Questions:
A) In the mailing-list post about Cisco, which vendor does the writer name as challenging Cisco devices with lower prices?
B) Return the part of the mailing-list post about Cisco starting with "To change the" and going on through "own the knowledge.".

[c-nsp] Leaked Video or Not (Linux and Cisco for internal Sales folks)

Alexandre Guimaraes alexandre.guimaraes at ascenty.com
Fri Jun 22 10:56:50 EDT 2018


To change the direction, Cisco had to make a big step in all areas, where all training stuff, certifications and CCxx badges will be part of the past....

They will make more money as fast as possible, since Arista and others are challenging Cisco devices with lowest prices... and better equipments (forget the support services, doesn’t work when you REALLY need, all vendor have the the type of support, maybe, using the same follow the sun call center)

Until one day, Cisco will face a doomsday and will acquire some company that own the knowledge.

Personally, I move forward to another vendors, leaving Cisco devices and certifications behind... Juniper, even they are trying expand their portfolio, the new Juno ELS cli still holding the promise to fly to the moon. And of course the chipset still behind the expectations.... 

Whiteboxes, perhaps they are the future, we just need to know how the OS we will use that’s will works....

And how support services will deal with it...


My cents,

Best Regards
Alexandre

Em 22 de jun de 2018, à(s) 11:31, James Bensley <jwbensley at gmail.com> escreveu:

> Hi Saku,
> 
>> On 22 June 2018 at 10:13, Saku Ytti <saku at ytti.fi> wrote:
>> Cool stuff, thanks. Didn't look closely, why do they say research and
>> class-room?
> 
> This is mostly driven by academia, a bunch of universities
> collaborating together. Minimal operator input which is a shame.

Supplied material:
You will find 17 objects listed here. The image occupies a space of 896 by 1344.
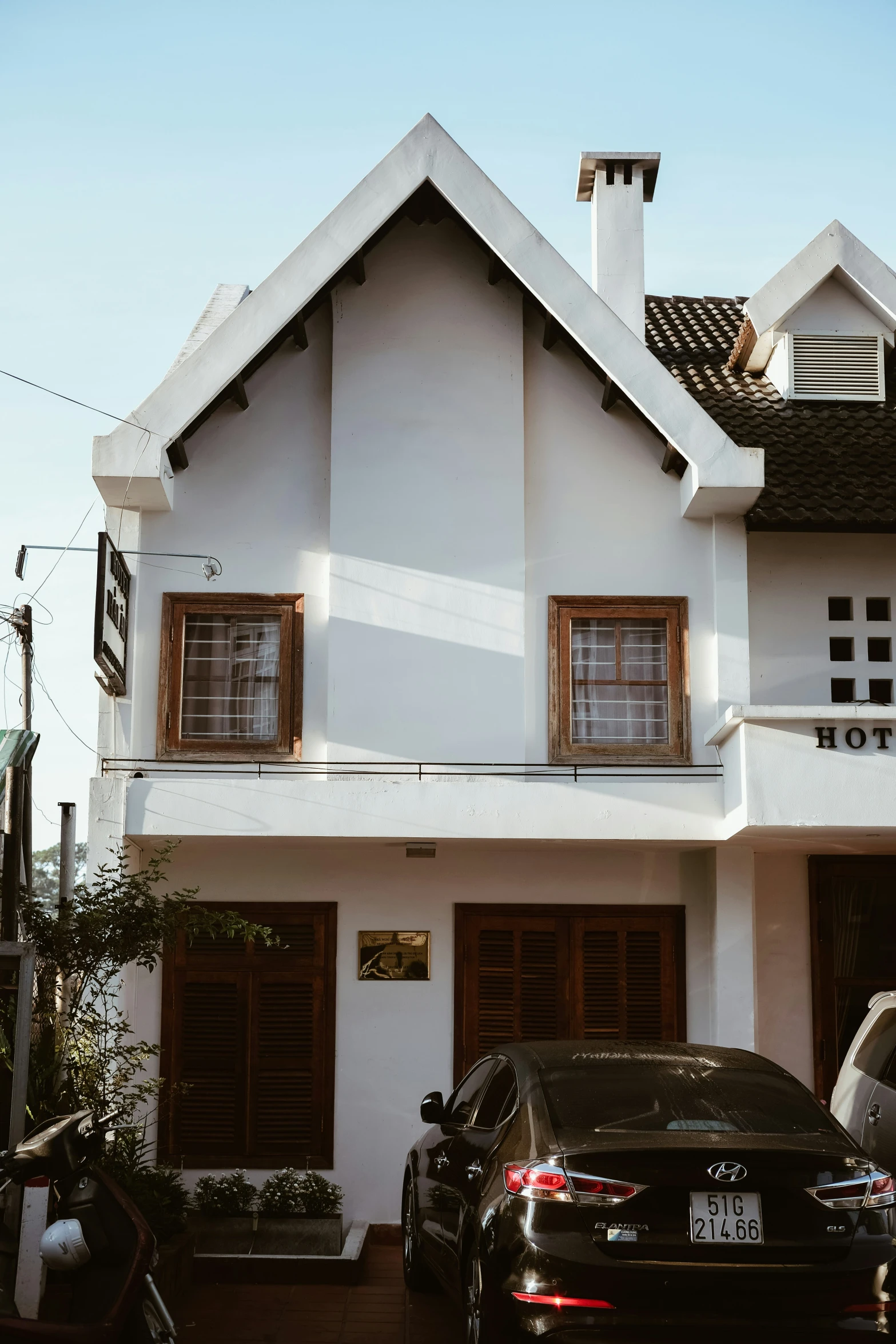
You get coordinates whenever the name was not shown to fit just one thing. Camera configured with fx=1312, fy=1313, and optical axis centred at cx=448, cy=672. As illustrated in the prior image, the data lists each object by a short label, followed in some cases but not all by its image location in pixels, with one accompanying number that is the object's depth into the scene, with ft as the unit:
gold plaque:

Solutions in order:
A) Arista, along with unnamed others.

B)
To change the direction, Cisco had to make a big step in all areas, where all training stuff, certifications and CCxx badges will be part of the past....

They will make more money as fast as possible, since Arista and others are challenging Cisco devices with lowest prices... and better equipments (forget the support services, doesn’t work when you REALLY need, all vendor have the the type of support, maybe, using the same follow the sun call center)

Until one day, Cisco will face a doomsday and will acquire some company that own the knowledge.